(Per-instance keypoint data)
----------

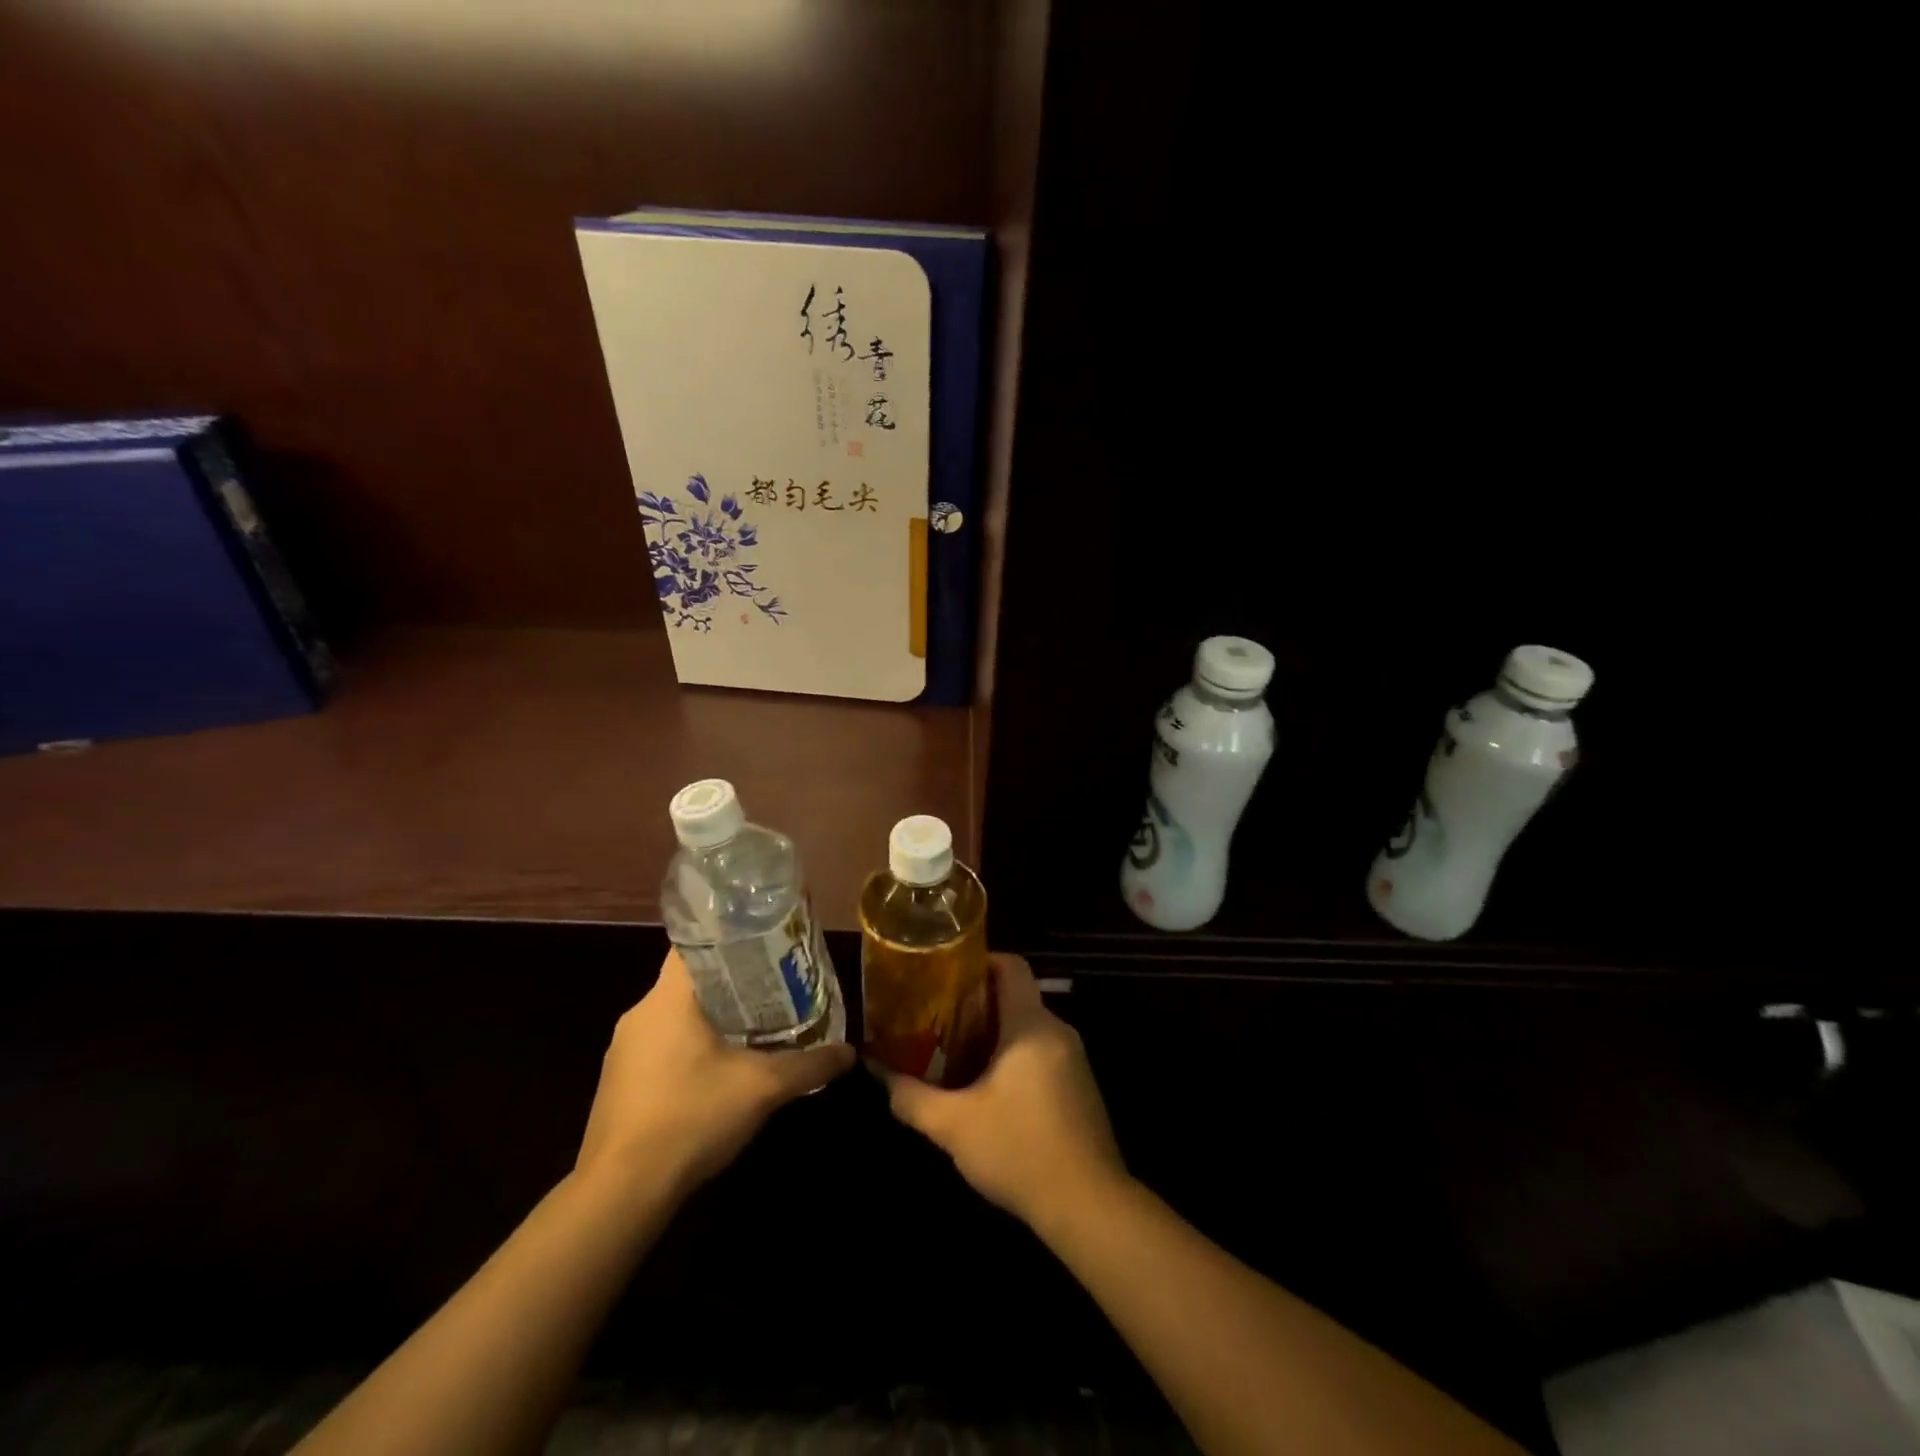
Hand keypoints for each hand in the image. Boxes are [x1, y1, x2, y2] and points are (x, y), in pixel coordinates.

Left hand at [576, 951, 854, 1199]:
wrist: (621, 1194)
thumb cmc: (690, 1118)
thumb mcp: (762, 1089)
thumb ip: (809, 1066)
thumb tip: (849, 1053)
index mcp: (667, 999)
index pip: (695, 944)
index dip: (732, 938)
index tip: (766, 945)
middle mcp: (639, 1014)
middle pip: (691, 981)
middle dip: (733, 982)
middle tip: (775, 987)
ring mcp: (623, 1051)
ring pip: (676, 1017)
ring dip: (712, 1018)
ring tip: (756, 1026)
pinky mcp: (618, 1084)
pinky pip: (661, 1047)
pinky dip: (691, 1048)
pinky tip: (719, 1071)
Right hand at [881, 954, 1127, 1236]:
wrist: (1089, 1207)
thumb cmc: (1019, 1151)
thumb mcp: (954, 1126)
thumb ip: (911, 1097)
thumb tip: (878, 1073)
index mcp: (1031, 1025)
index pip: (1011, 965)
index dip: (978, 961)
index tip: (944, 976)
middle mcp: (1057, 1030)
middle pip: (1016, 996)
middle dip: (977, 1003)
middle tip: (937, 1017)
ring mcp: (1073, 1059)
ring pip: (1028, 1027)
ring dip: (994, 1033)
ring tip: (954, 1051)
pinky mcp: (1080, 1087)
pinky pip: (1042, 1051)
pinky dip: (1014, 1056)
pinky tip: (988, 1087)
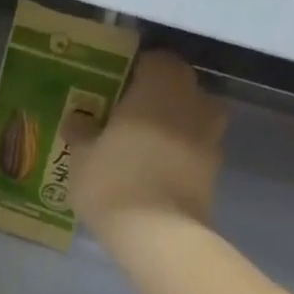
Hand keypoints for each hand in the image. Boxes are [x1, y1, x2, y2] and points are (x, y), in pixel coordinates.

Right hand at [73, 49, 225, 244]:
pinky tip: (154, 173)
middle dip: (155, 99)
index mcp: (161, 84)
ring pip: (190, 119)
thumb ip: (81, 132)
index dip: (135, 72)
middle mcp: (194, 100)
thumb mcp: (81, 157)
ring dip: (171, 127)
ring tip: (141, 148)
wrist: (157, 232)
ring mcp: (211, 135)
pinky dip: (179, 155)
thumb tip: (77, 120)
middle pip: (177, 88)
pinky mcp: (216, 169)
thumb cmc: (113, 181)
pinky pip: (194, 149)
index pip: (154, 60)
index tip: (115, 90)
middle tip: (125, 119)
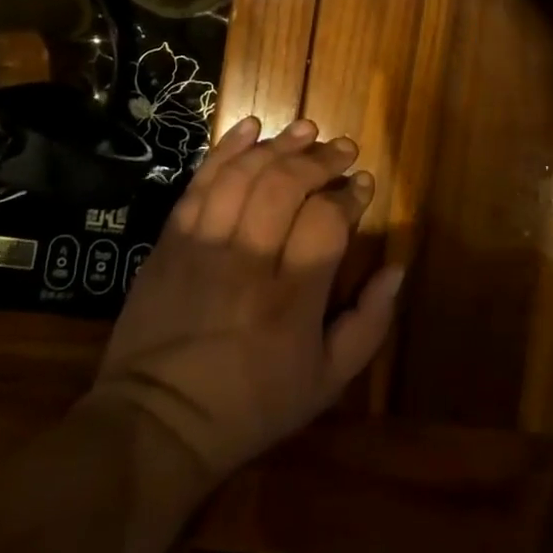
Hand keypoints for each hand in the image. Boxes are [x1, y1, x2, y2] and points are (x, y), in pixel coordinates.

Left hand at [88, 117, 403, 486]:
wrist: (155, 425)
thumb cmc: (250, 406)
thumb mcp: (326, 383)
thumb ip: (369, 324)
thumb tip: (397, 269)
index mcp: (291, 300)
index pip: (326, 221)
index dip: (349, 195)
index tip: (362, 185)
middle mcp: (248, 263)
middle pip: (286, 186)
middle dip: (320, 159)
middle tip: (342, 149)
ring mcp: (203, 248)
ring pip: (244, 176)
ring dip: (279, 145)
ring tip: (306, 131)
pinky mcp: (170, 242)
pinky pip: (199, 184)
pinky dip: (226, 150)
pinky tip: (251, 127)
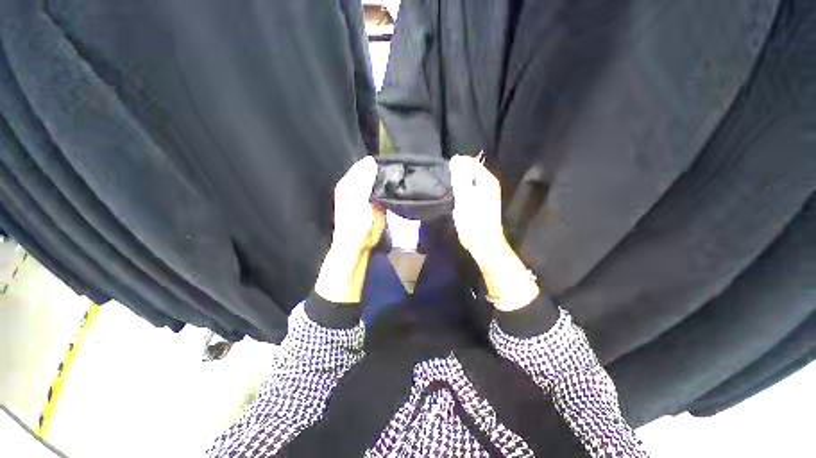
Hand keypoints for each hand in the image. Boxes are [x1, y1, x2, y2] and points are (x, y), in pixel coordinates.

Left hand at [331, 156, 385, 253]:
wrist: (357, 243)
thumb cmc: (353, 222)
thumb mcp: (358, 199)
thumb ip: (365, 181)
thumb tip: (372, 162)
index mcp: (348, 183)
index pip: (361, 166)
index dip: (372, 162)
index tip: (385, 160)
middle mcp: (356, 188)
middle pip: (369, 173)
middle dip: (379, 170)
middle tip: (393, 168)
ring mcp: (366, 196)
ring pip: (377, 183)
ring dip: (385, 180)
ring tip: (395, 177)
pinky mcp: (375, 205)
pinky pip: (382, 193)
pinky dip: (388, 190)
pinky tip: (394, 188)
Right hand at [449, 155, 507, 265]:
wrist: (484, 243)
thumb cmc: (473, 222)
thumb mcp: (464, 198)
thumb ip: (461, 178)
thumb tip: (456, 160)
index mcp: (487, 181)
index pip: (471, 162)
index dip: (458, 163)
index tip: (446, 171)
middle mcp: (489, 184)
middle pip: (472, 170)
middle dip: (458, 172)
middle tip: (446, 180)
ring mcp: (487, 193)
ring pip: (471, 179)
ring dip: (459, 181)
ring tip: (449, 187)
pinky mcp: (482, 202)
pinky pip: (471, 188)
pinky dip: (463, 189)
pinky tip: (456, 196)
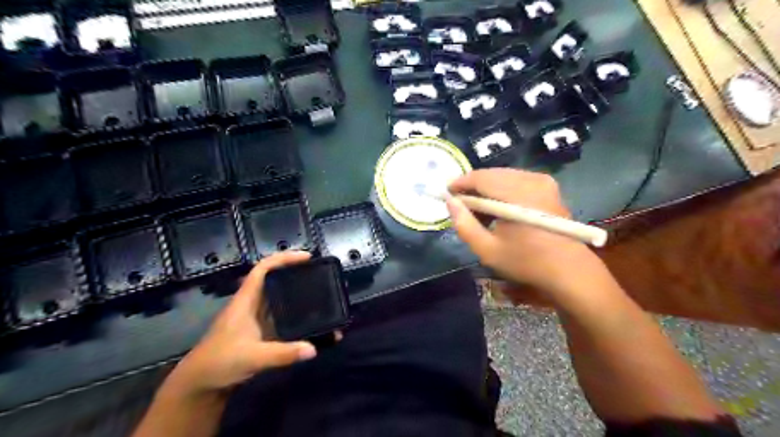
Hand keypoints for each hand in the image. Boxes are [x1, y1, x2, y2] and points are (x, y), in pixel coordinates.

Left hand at [167, 251, 318, 397]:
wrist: (199, 385)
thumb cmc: (219, 363)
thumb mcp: (252, 357)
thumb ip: (283, 354)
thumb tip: (313, 349)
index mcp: (246, 300)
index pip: (263, 269)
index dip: (284, 258)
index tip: (307, 257)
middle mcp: (252, 305)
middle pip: (275, 280)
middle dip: (296, 274)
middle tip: (320, 275)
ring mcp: (256, 319)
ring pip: (279, 298)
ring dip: (298, 295)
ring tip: (321, 295)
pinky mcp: (260, 333)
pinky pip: (282, 317)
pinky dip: (297, 316)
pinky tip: (311, 321)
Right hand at [445, 170, 601, 299]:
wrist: (568, 269)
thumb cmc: (526, 262)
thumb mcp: (487, 250)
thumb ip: (464, 225)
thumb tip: (450, 202)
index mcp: (517, 195)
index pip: (481, 178)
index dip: (460, 183)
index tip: (446, 193)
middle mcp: (531, 180)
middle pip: (492, 173)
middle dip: (472, 186)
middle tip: (461, 204)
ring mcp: (542, 181)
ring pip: (503, 175)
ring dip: (486, 188)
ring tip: (478, 209)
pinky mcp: (548, 185)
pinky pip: (515, 179)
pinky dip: (501, 189)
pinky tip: (497, 207)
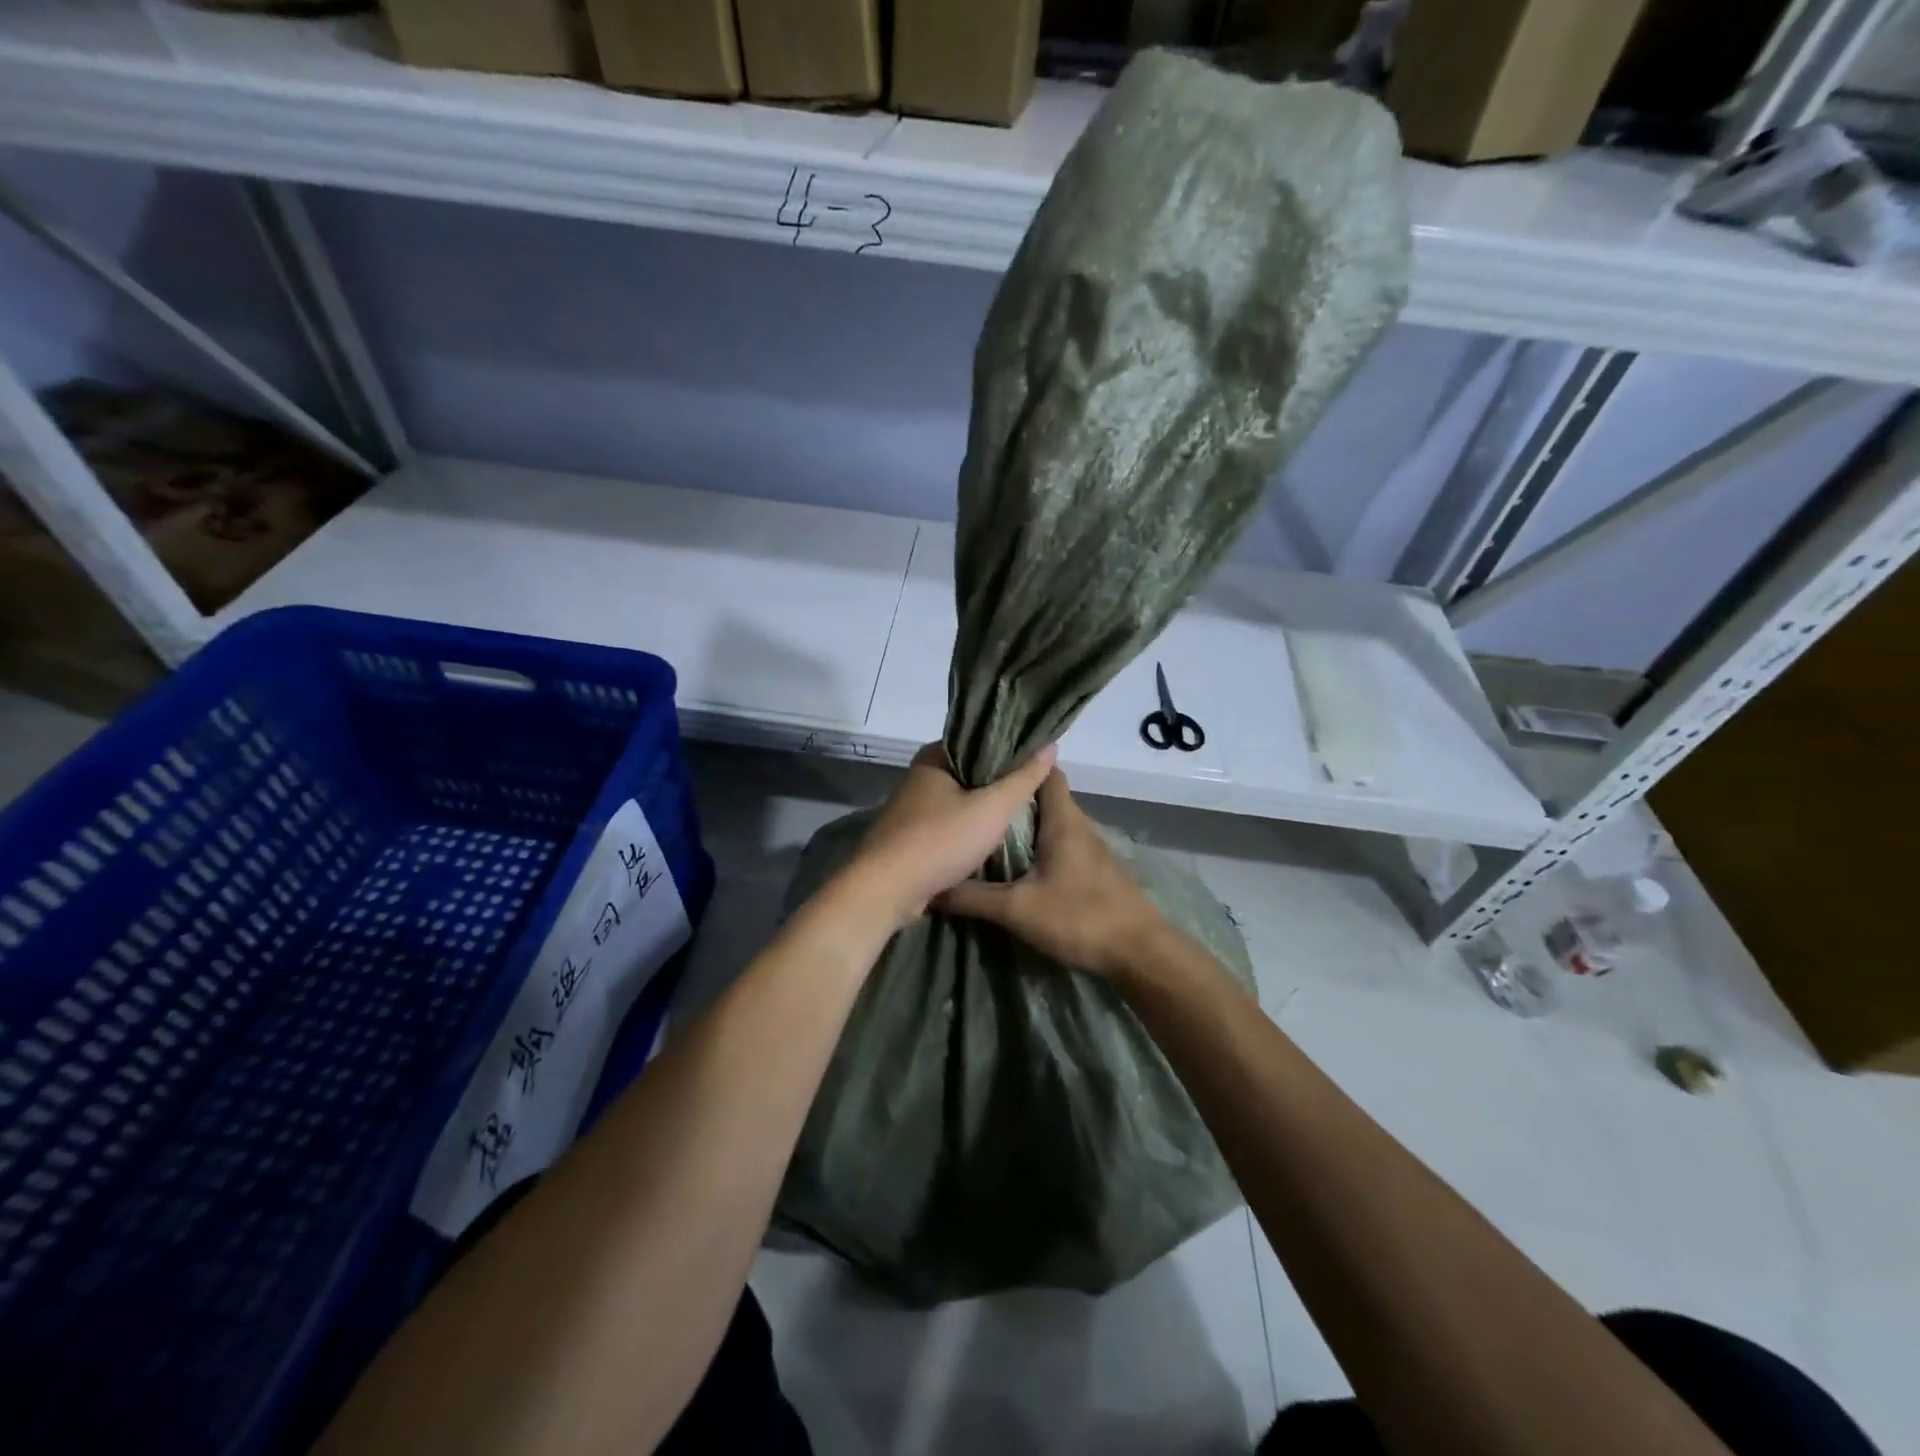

----------

WHAT YOU NEED TO DO - Please return all lines from the records that hold the word "Right".

ANSWER TO THIS PROBLEM -
Right hand at [881, 954, 1127, 1236]:
Right hand at [73, 49, 225, 244]:
Right hand at [449, 155, 507, 265]:
Right hand at [445, 170, 601, 299]:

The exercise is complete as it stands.